En ce qui concerne l'immobilier, vous feriez mieux de prendre des mesures nouvelles, comme celles que nous avons déjà proposées, et que nous défendrons à nouveau au cours de ce débat. Je pense par exemple à l'isolation des logements neufs comme anciens, et ce afin de ne pas opposer ceux qui acquièrent un logement nouveau et ceux qui en ont déjà un, locataires et propriétaires ; au soutien, par exemple par le biais d'un crédit d'impôt, à l'installation de dispositifs de production individuelle d'énergies renouvelables. Cela aurait le triple avantage de contribuer à l'objectif unanimement partagé – du moins dans les déclarations – de la lutte contre l'effet de serre, de développer de nouvelles filières dans le bâtiment – et d'y créer ainsi des emplois –, et de réduire, enfin, la facture énergétique des ménages, donc de dégager du pouvoir d'achat durable. Vous voyez qu'en ce domaine, d'autres voies que celles que vous avez suivies sont possibles.
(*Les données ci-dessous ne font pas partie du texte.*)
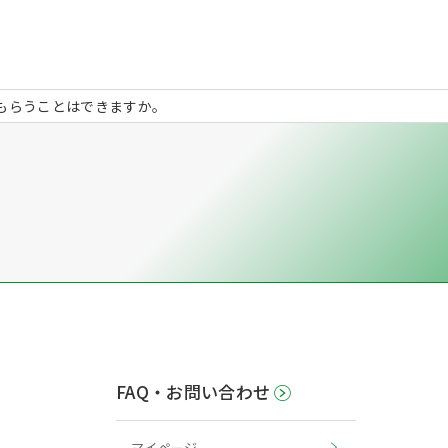
もらうことはできますか。
FAQ・お問い合わせ
マイページ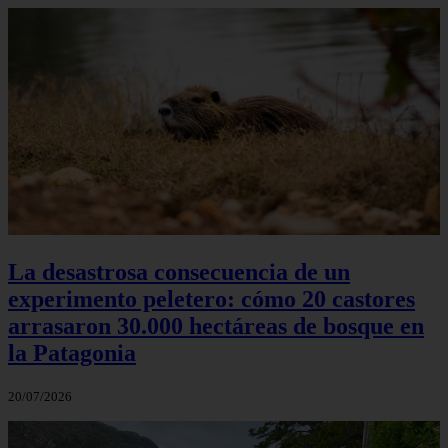
La desastrosa consecuencia de un
experimento peletero: cómo 20 castores
arrasaron 30.000 hectáreas de bosque en
la Patagonia
20/07/2026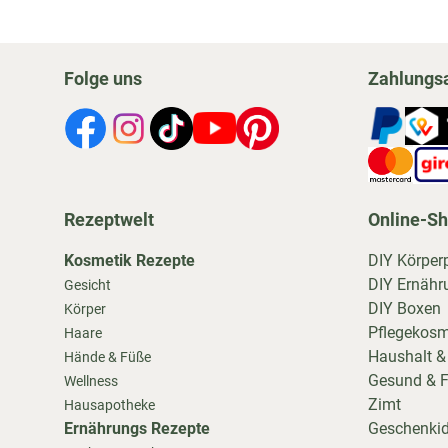
Folge uns
Zahlungs
Rezeptwelt
Online-S
Kosmetik Rezepte
DIY Körper
DIY Ernähr
Gesicht
DIY Boxen
Körper
Pflegekosm
Haare
Haushalt &
Hände & Füße
Gesund & F
Wellness
Zimt
Hausapotheke
Ernährungs Rezepte
Geschenki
Le paquet fiscal du mois de juillet avait déjà été une occasion ratée ; ce projet de budget pour 2008 en est une autre. Pourtant, chacun reconnaît qu'il y a urgence. Sans compter qu'à la crise financière de cet été, que l'on a évoquée tout à l'heure à cette tribune, s'ajoute l'inexorable montée des prix du pétrole, lequel a de nouveau atteint des sommets ces jours-ci avec un baril à plus de 85 dollars.

Qu'attendez-vous pour agir, alors que le Prix Nobel de la paix a été attribué à Al Gore ? Hélas, madame la ministre, vous préférez déclarer votre flamme à M. Jacques Attali en approuvant les propositions de sa commission.